Occupiamoci ora delle prospettive di questa scelta compiuta ieri dai mercati azionari.
La rottura del supporto di area 4.600 da parte di SP500 pone questo indice guida in territorio più pesantemente correttivo. Si nota dal grafico che la scivolata di ieri ha violato la trendline che unisce i tre minimi ascendenti di dicembre e gennaio, da cui erano scaturiti altrettanti rimbalzi.
Si è così completato un modello di inversione ribassista (testa e spalle) molto chiaro ed abbastanza ampio. L’obiettivo ribassista di questo modello proietta il probabile calo verso l’area 4.370, cioè persino al di sotto della media mobile a 200 sedute, che passa ora leggermente al di sopra dei 4.400 punti. Ovviamente l’ampiezza del calo fa pensare che non si svolga in un attimo. Questo impulso ribassista tuttora in corso potrebbe esaurirsi nell’area compresa tra i due minimi di dicembre di 4.495 e 4.531, dove i compratori di debolezza potrebbero sentire il richiamo delle sirene del trend di lungo periodo.
Spendo ancora qualche parola per sottolineare la situazione non omogenea dei movimenti che si vedono nei tre centri nevralgici dell’azionario mondiale (USA, Europa e Cina).
In questo momento la condizione peggiore di breve termine si vede in America, mentre l’azionario europeo, pur ricevendo input ribassisti dal comportamento americano, riesce a limitare meglio il calo. La Cina invece questa settimana sta addirittura realizzando un saldo positivo, dopo aver tentennato nei mesi in cui l’Occidente azionario saliva senza ritegno.
Eppure, se dovessimo guardare le prospettive di crescita economica vedremmo che l’economia più robusta è ancora di gran lunga quella americana, mentre quella europea sta rallentando per colpa delle restrizioni dovute alla pandemia, che bloccano in casa diversi milioni di lavoratori, contagiati o quarantenati, e limitano la circolazione e gli affari.
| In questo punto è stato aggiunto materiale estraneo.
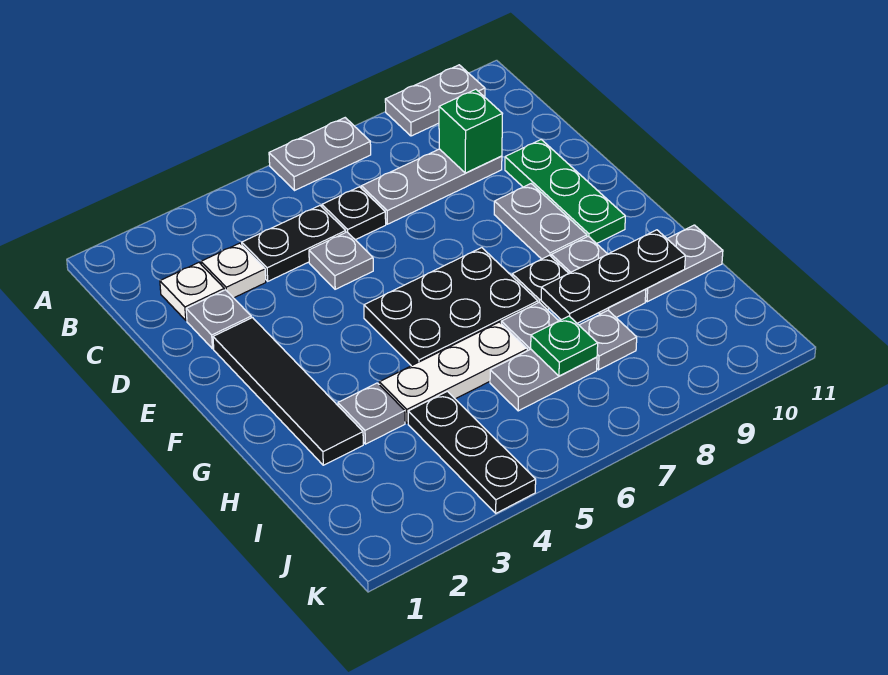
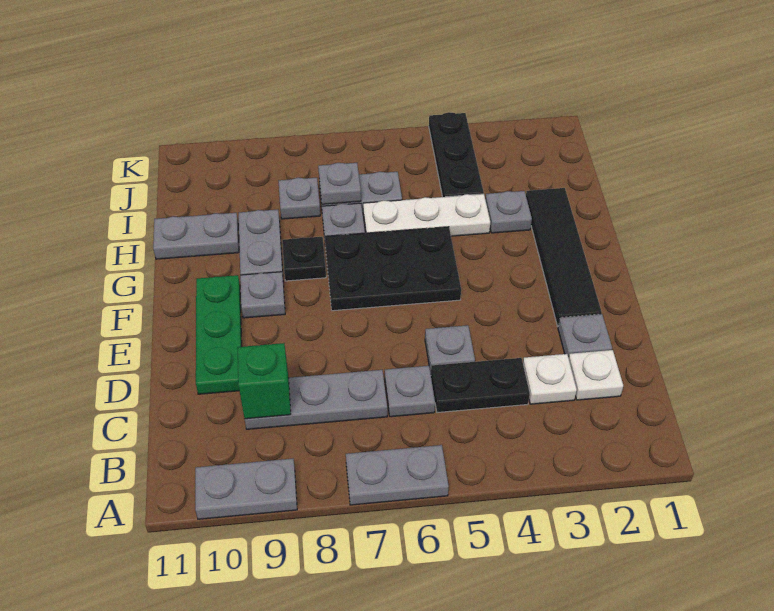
black plate C6 level 1 -> grey plate C6 level 1
grey plate E9:F9 level 1 -> grey plate F9 level 1
black plate H8:H10 level 2 -> none
green plate I7 level 2 -> grey plate I7 level 2

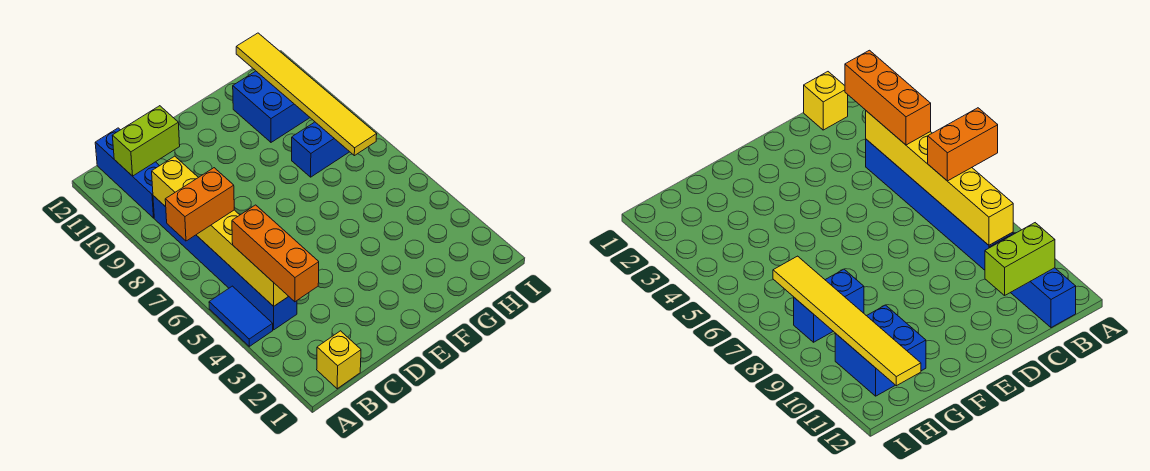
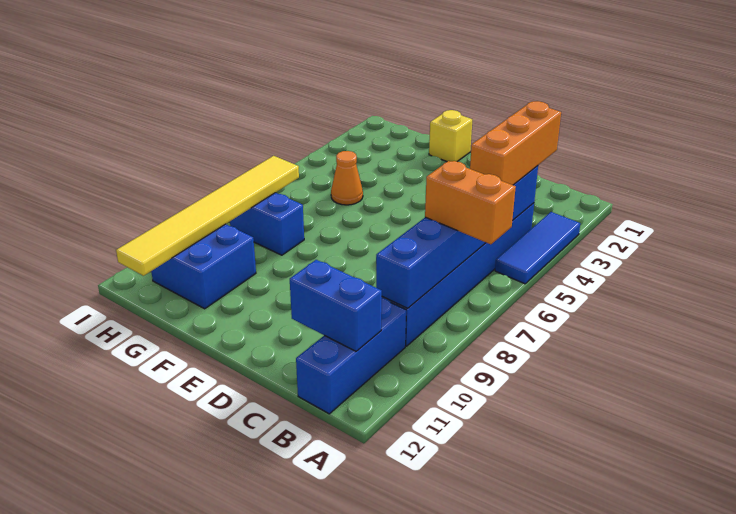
blue tile A4:A5 level 1 -> blue tile A3:A5 level 1
yellow brick B1 level 1 -> yellow brick F1 level 1
yellow brick B4:B9 level 2 -> blue brick B4:B9 level 2
lime brick B11:C11 level 2 -> blue brick B11:C11 level 2
none -> orange cone G5 level 1

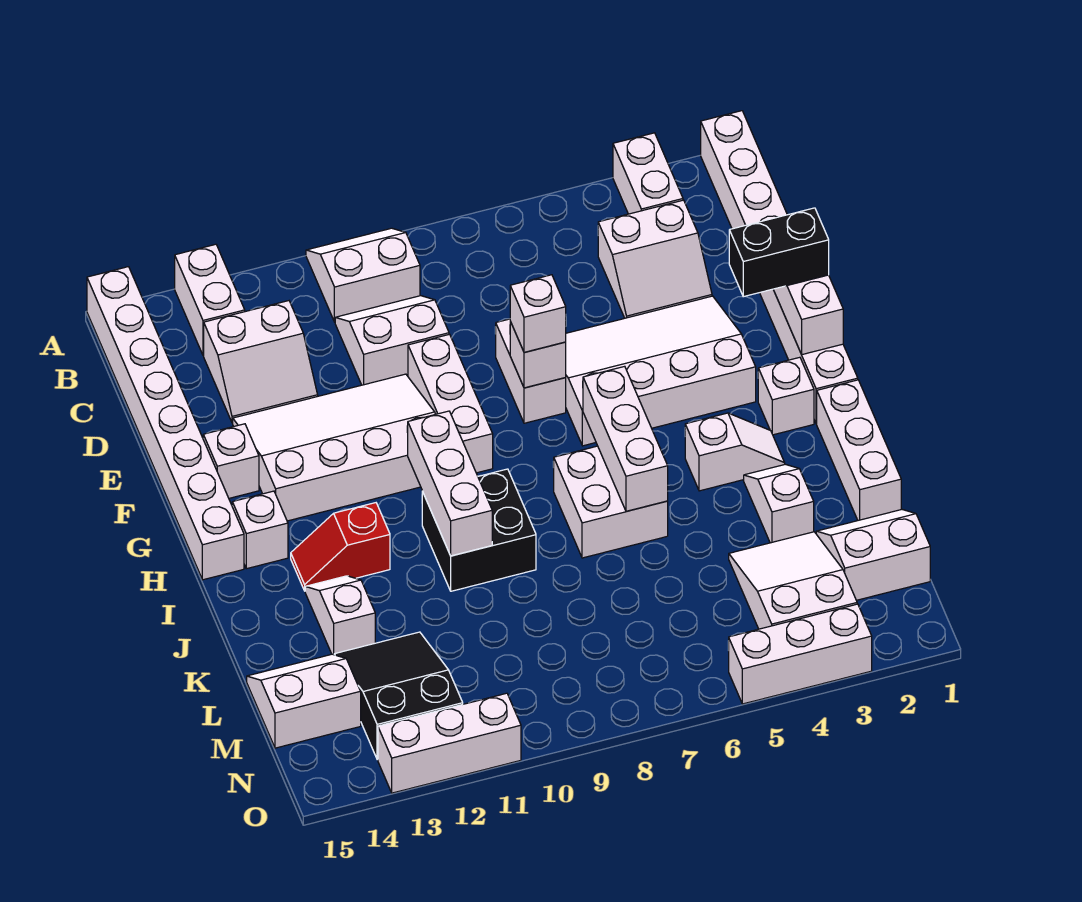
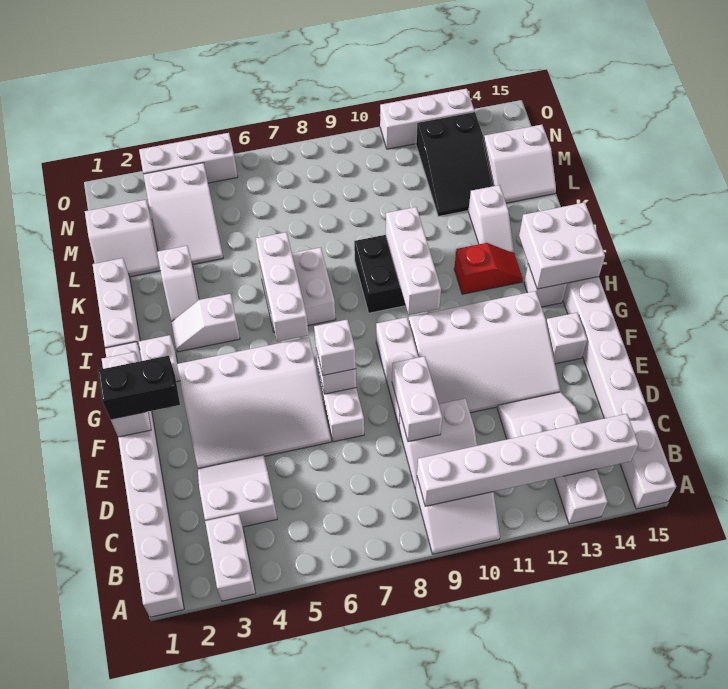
none -> white brick B9:B14 level 2
none -> white brick D9:E9 level 2
none -> white brick H14:I15 level 2

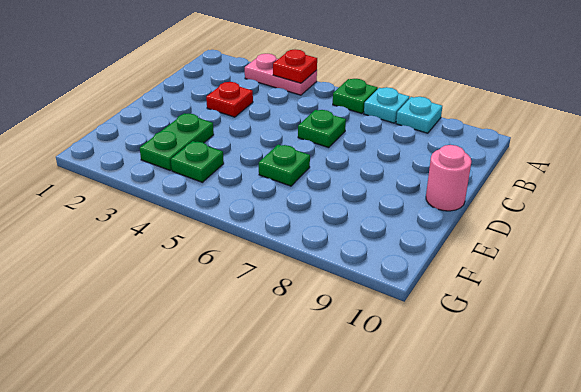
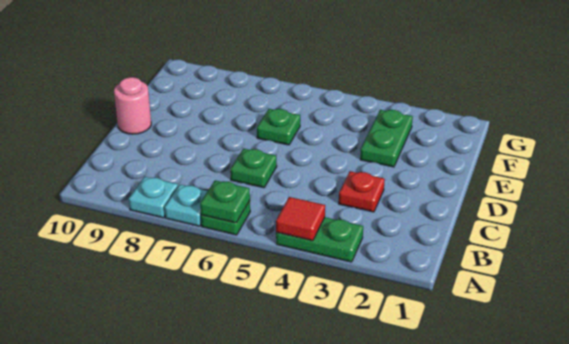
pink plate A3:A4 level 1 -> green plate A3:A4 level 1
red plate A4 level 2 -> red tile A4 level 2
green plate F4 level 1 -> green plate A6 level 2

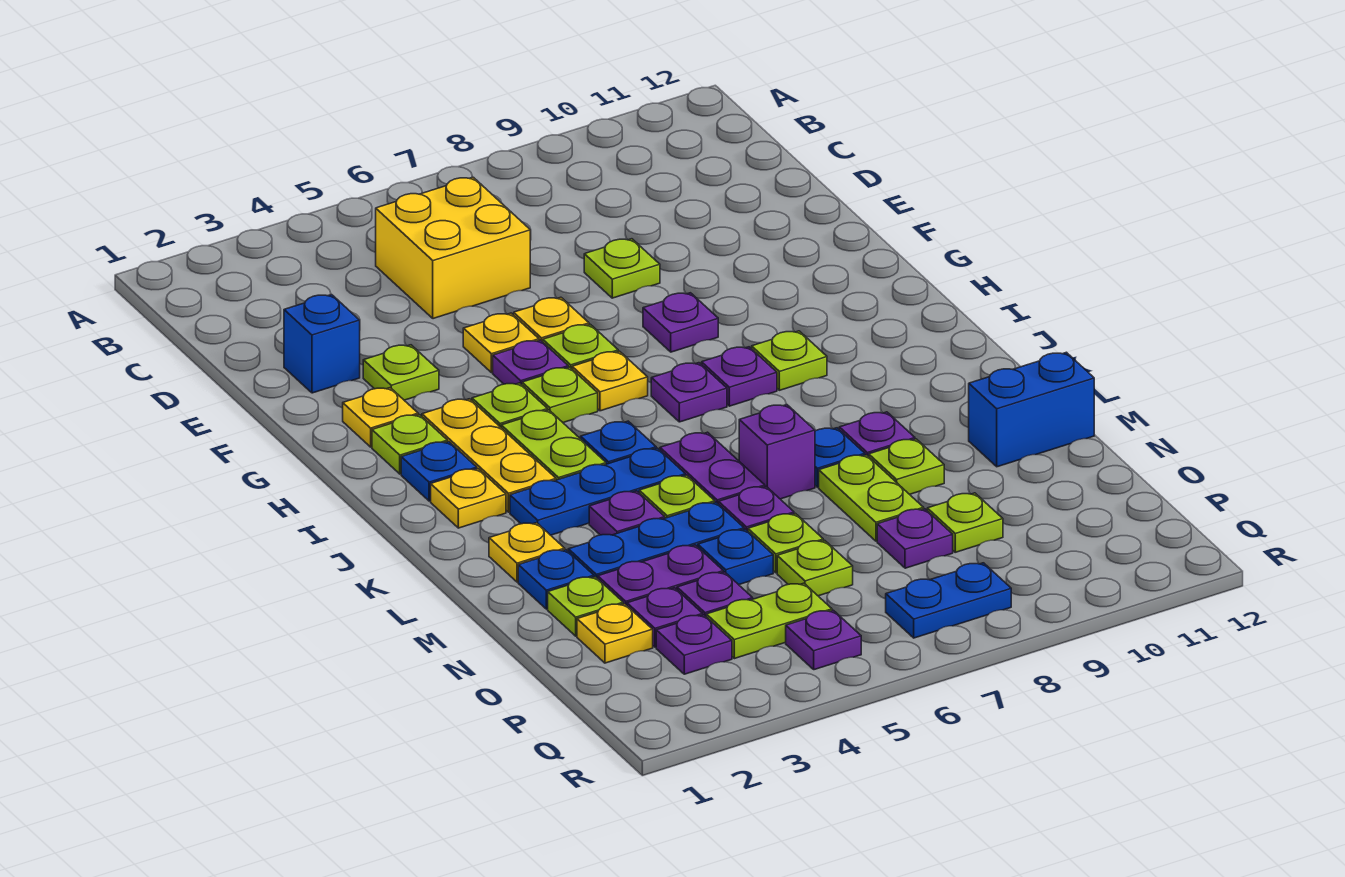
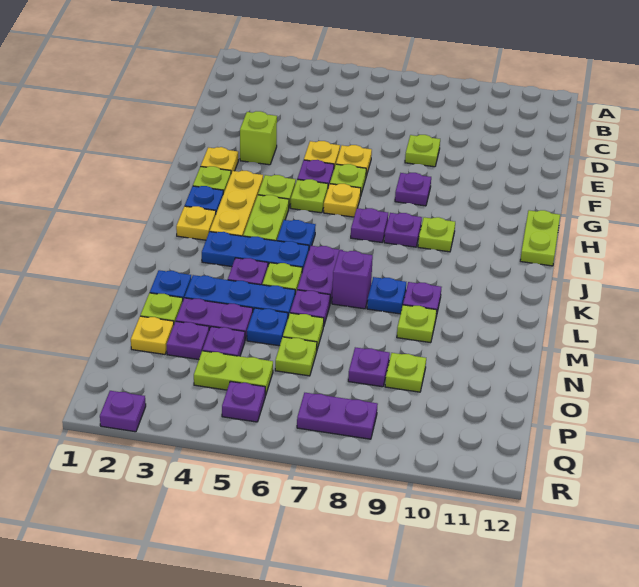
yellow brick C5:D6 level 1 -> none
blue brick E2 level 1 -> none
lime plate F3 level 1 -> lime brick F3 level 1
yellow plate L2 level 1 -> none
lime plate M8:N8 level 1 -> lime plate H12:I12 level 1
blue brick M11:M12 level 1 -> none
purple plate P3 level 1 -> purple plate R2 level 1
blue plate Q7:Q8 level 1 -> purple plate Q7:Q8 level 1

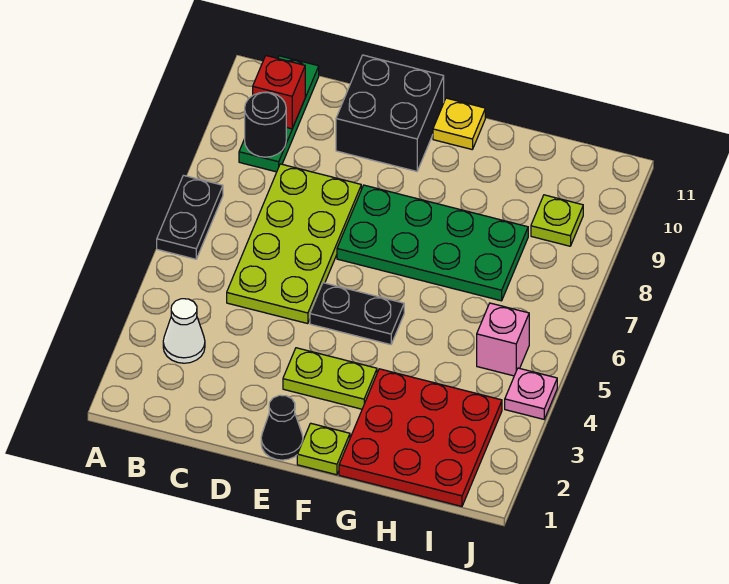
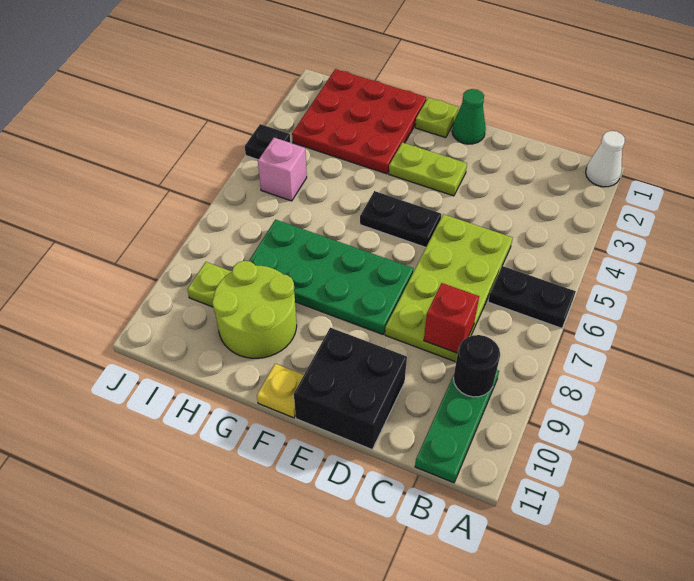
black plate A6:A7 level 1 -> black plate A6:B6 level 1
white cone B3 level 1 -> white cone A1 level 1
red brick B10 level 2 -> red brick C8 level 2
black cone E1 level 1 -> green cone E1 level 1
none -> lime round brick G9:H10 level 1
pink plate J4 level 1 -> black plate J4 level 1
La Cina ha addirittura già mostrato un calo significativo del suo ritmo di crescita del PIL nell’ultimo trimestre 2021, per colpa della strategia zero-covid, che impone pesanti lockdown in aree molto abitate. La classifica della forza dell’economia reale è esattamente inversa rispetto a quella della forza degli indici azionari.
Questo scollamento tra economia e andamento dei mercati azionari è certo una contraddizione, ma si spiega assai meglio se teniamo presente che in questa fase la mente degli investitori è occupata non certo dalle prospettive congiunturali dell’economia reale, ma dalle aspettative di politica monetaria. Dove si immagina più restrittiva si fugge dall’azionario e ci si orienta verso aree dove le banche centrali sono ancora accomodanti.
In USA la FED ha annunciato l’imminente svolta in senso restrittivo della sua politica monetaria. In Europa si pensa che la BCE per qualche tempo potrà mantenersi ancora accomodante. La Cina, questa settimana, dopo aver annunciato problemi di rallentamento marcato del PIL, ha addirittura limato i tassi e fornito nuova liquidità al sistema, in decisa controtendenza rispetto al mondo che teme l’inflazione.
Sappiamo bene che se scende Wall Street il resto del mondo non può salire. Ma i rapporti di forza relativa tra le varie aree possono essere modificati da questa svolta monetaria che il mercato teme.